PROBLEM: Can you give every line of text in the entries below as a numbered list, with blank lines and the pictures left out?

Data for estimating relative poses
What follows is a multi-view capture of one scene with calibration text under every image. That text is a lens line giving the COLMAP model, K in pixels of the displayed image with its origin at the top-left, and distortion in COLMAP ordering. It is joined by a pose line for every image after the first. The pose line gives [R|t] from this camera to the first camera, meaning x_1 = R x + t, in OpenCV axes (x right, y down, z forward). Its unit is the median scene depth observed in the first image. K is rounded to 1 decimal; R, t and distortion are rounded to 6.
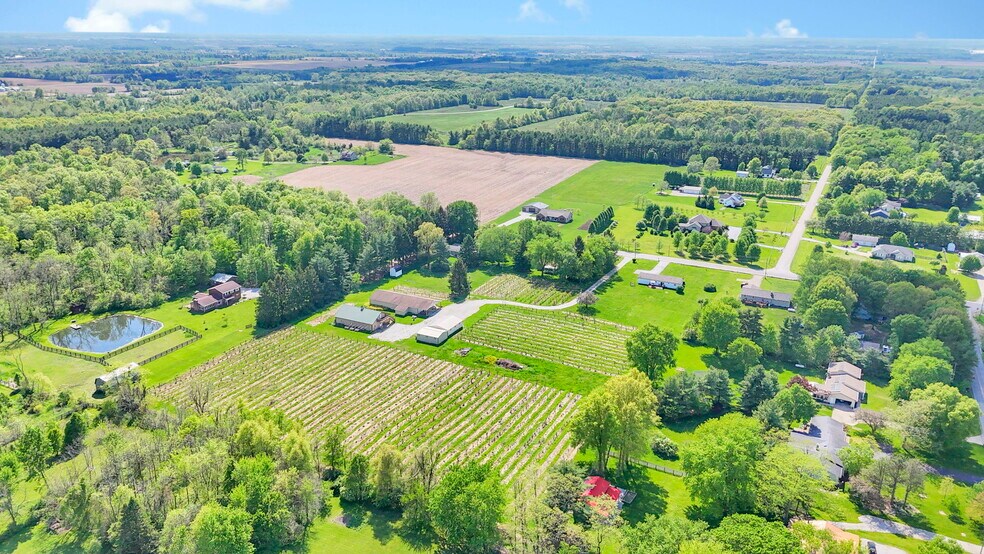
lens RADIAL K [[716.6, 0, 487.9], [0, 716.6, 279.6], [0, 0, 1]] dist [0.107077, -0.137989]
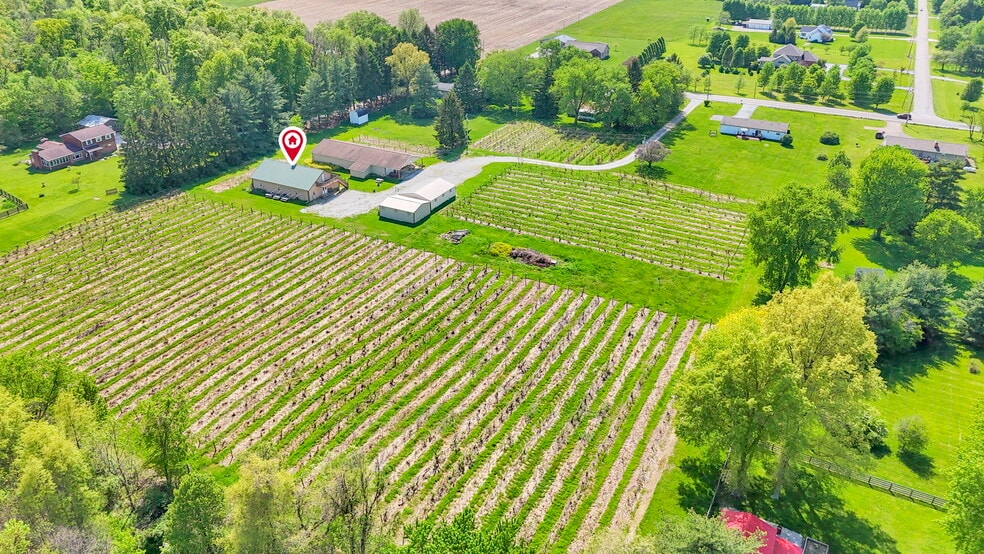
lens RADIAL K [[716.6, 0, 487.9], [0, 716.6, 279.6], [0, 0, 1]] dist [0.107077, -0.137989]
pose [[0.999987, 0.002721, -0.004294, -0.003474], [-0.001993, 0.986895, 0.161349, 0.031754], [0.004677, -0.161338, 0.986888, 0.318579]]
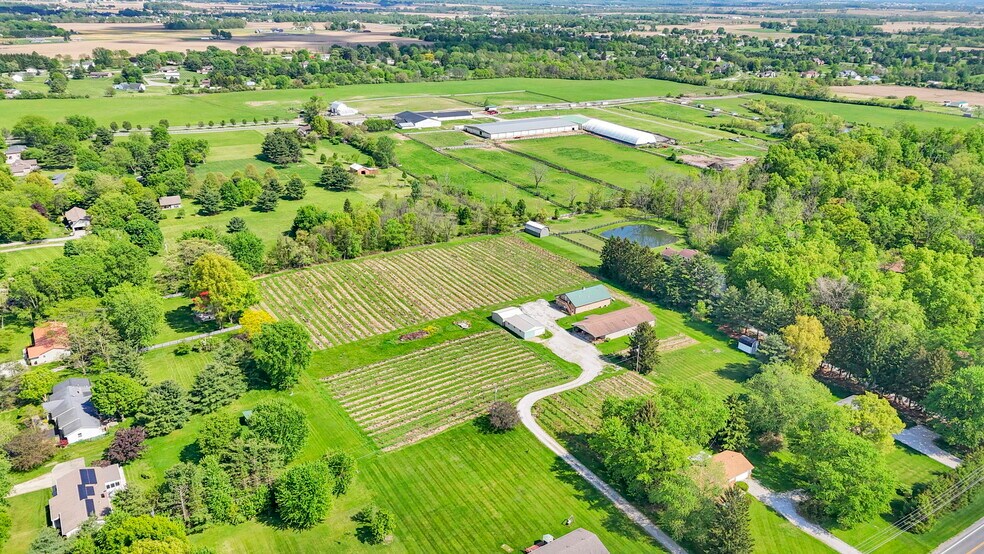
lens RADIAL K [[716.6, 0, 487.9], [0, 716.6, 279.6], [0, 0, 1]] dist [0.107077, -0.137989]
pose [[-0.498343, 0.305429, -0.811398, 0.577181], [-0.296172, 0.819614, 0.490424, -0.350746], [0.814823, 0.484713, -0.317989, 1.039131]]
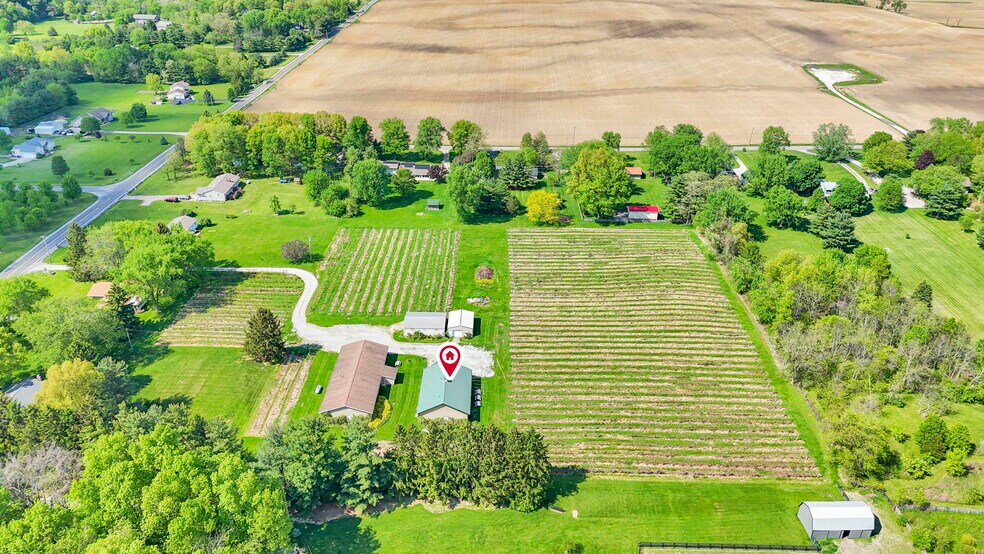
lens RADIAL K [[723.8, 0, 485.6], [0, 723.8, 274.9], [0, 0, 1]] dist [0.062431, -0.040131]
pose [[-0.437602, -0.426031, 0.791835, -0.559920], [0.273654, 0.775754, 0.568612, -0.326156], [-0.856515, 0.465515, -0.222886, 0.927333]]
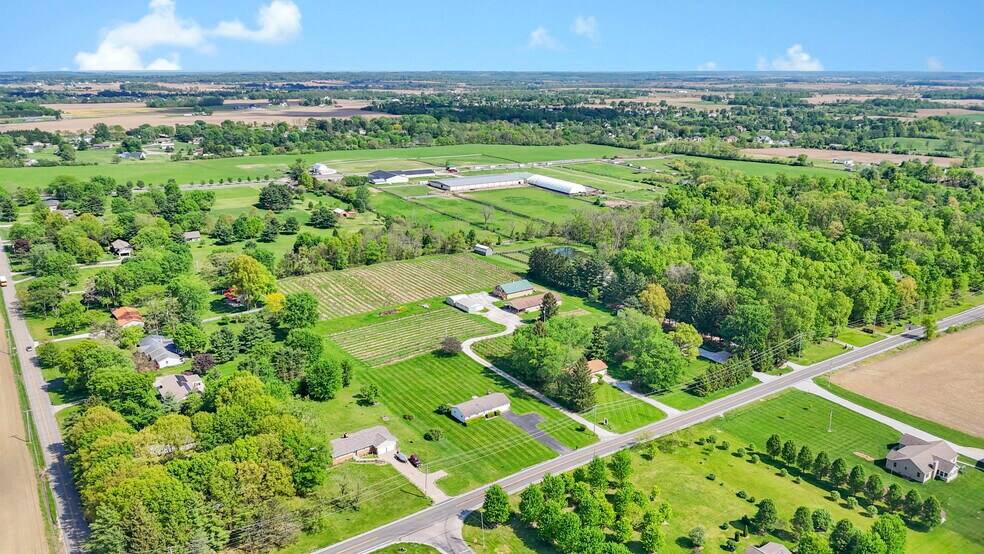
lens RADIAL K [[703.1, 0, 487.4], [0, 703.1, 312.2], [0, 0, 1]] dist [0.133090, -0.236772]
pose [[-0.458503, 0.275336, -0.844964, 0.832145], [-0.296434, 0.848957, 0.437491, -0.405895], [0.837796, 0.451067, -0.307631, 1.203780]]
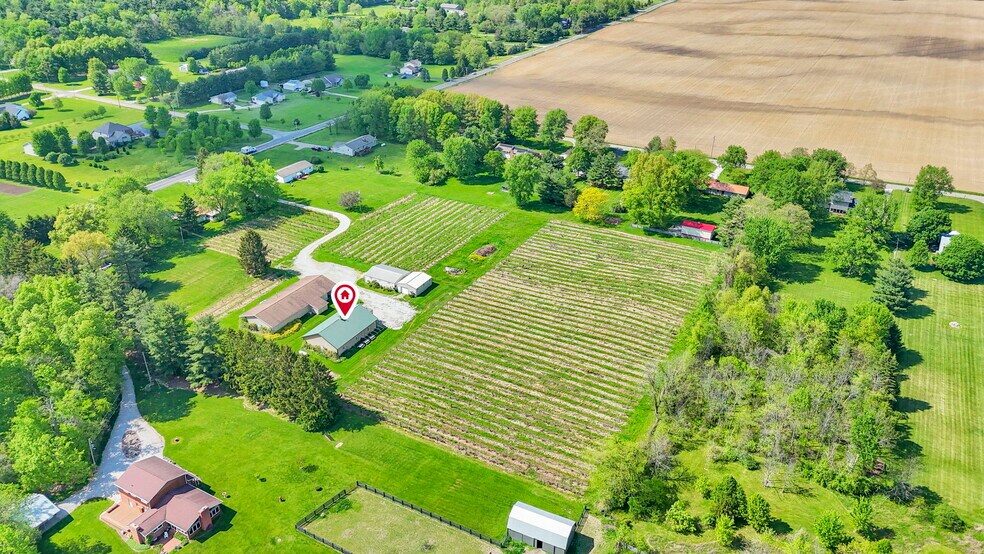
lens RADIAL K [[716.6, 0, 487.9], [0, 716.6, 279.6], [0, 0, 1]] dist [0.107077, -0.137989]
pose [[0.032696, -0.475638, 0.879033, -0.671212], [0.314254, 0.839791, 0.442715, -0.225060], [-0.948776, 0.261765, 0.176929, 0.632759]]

SOLUTION FOR THIS EXERCISE:
1. What follows is a multi-view capture of one scene with calibration text under every image. That text is a lens line giving the COLMAP model, K in pixels of the displayed image with its origin at the top-left, and distortion in COLMAP ordering. It is joined by a pose line for every image after the first. The pose line gives [R|t] from this camera to the first camera, meaning x_1 = R x + t, in OpenCV axes (x right, y down, z forward). Its unit is the median scene depth observed in the first image. K is rounded to 1 decimal; R, t and distortion are rounded to 6.
2. lens RADIAL K [[716.6, 0, 487.9], [0, 716.6, 279.6], [0, 0, 1]] dist [0.107077, -0.137989]
3. lens RADIAL K [[716.6, 0, 487.9], [0, 716.6, 279.6], [0, 0, 1]] dist [0.107077, -0.137989]
4. pose [[0.999987, 0.002721, -0.004294, -0.003474], [-0.001993, 0.986895, 0.161349, 0.031754], [0.004677, -0.161338, 0.986888, 0.318579]]
5. lens RADIAL K [[716.6, 0, 487.9], [0, 716.6, 279.6], [0, 0, 1]] dist [0.107077, -0.137989]
6. pose [[-0.498343, 0.305429, -0.811398, 0.577181], [-0.296172, 0.819614, 0.490424, -0.350746], [0.814823, 0.484713, -0.317989, 1.039131]]
7. lens RADIAL K [[723.8, 0, 485.6], [0, 723.8, 274.9], [0, 0, 1]] dist [0.062431, -0.040131]
8. pose [[-0.437602, -0.426031, 0.791835, -0.559920], [0.273654, 0.775754, 0.568612, -0.326156], [-0.856515, 0.465515, -0.222886, 0.927333]]
9. lens RADIAL K [[703.1, 0, 487.4], [0, 703.1, 312.2], [0, 0, 1]] dist [0.133090, -0.236772]
10. pose [[-0.458503, 0.275336, -0.844964, 0.832145], [-0.296434, 0.848957, 0.437491, -0.405895], [0.837796, 0.451067, -0.307631, 1.203780]]
11. lens RADIAL K [[716.6, 0, 487.9], [0, 716.6, 279.6], [0, 0, 1]] dist [0.107077, -0.137989]
12. pose [[0.032696, -0.475638, 0.879033, -0.671212], [0.314254, 0.839791, 0.442715, -0.225060], [-0.948776, 0.261765, 0.176929, 0.632759]]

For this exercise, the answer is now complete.